The union argues that its proposed bargaining unit is intended to maximize its representation in the casino without drawing arbitrary differences between units. Thus, for example, housekeepers are included in the proposed bargaining unit because they also clean the casino area as well as the hotel. However, casino servers and slot machine attendants are not included in the proposed bargaining unit because, while they share some job duties with employees in other parts of the resort, the connections are not often enough or strong enough to create a viable collective bargaining relationship involving all those employees.

The union also argues that the employer is confusing “functional integration” and “functional relationships between job classifications” in proposing a larger bargaining unit. It argues that while there is a community of interest among all the jobs at the resort, there is also a community of interest within the jobs in the proposed bargaining unit.

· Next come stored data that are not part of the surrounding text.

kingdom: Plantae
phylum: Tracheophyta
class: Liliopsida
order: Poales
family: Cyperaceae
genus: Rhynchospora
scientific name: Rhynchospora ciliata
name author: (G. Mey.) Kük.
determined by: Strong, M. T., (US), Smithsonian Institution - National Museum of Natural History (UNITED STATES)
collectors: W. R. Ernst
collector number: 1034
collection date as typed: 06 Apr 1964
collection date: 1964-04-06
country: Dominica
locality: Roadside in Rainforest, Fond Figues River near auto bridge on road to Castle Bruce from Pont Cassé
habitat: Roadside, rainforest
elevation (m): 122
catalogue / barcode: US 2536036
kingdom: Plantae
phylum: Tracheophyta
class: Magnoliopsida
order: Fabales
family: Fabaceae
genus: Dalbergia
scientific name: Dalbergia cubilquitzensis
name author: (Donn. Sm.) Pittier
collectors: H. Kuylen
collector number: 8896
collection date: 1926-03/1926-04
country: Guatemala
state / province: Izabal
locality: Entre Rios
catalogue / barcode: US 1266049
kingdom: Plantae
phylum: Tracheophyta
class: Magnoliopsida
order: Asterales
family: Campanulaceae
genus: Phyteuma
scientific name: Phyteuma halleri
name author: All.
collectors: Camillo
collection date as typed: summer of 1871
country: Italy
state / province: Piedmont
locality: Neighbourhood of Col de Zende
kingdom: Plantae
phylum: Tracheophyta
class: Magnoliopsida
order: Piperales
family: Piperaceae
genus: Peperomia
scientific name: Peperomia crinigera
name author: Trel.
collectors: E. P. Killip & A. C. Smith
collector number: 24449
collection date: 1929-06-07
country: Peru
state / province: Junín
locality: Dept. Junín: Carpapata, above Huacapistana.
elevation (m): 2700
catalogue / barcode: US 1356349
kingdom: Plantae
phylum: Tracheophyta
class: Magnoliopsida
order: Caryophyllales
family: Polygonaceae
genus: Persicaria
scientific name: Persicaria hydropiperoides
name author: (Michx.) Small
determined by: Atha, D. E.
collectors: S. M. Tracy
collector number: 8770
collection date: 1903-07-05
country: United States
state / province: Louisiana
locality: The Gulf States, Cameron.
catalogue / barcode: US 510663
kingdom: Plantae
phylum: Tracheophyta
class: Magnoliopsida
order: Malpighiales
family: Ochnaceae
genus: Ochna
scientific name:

The union acknowledges that there are many potential bargaining units that could be created within the resort, but argues that a bargaining unit including all the resort employees is not the only appropriate unit.

The Employer’s Position 

The employer argues that the bargaining unit should include all the resort’s employees, and alleges that the union’s proposed bargaining unit is “cherry picking” the areas of the resort where the union’s certification application seems to have the most support. The employer argues that the union’s proposed bargaining unit includes some casino staff, but not all of them, and suggests that at a minimum the bargaining unit should include all casino staff.

If a bargaining unit of all resort employees is not feasible, the employer suggests that an appropriate bargaining unit would be all employees who work in the casino – with the exception of supervisors, security staff, and surveillance staff.

The employer specifically objects to the casino’s slot machine attendants and food and beverage servers being excluded from the union’s proposed bargaining unit. It argues that these employees have overlapping duties with employees included in the proposed unit.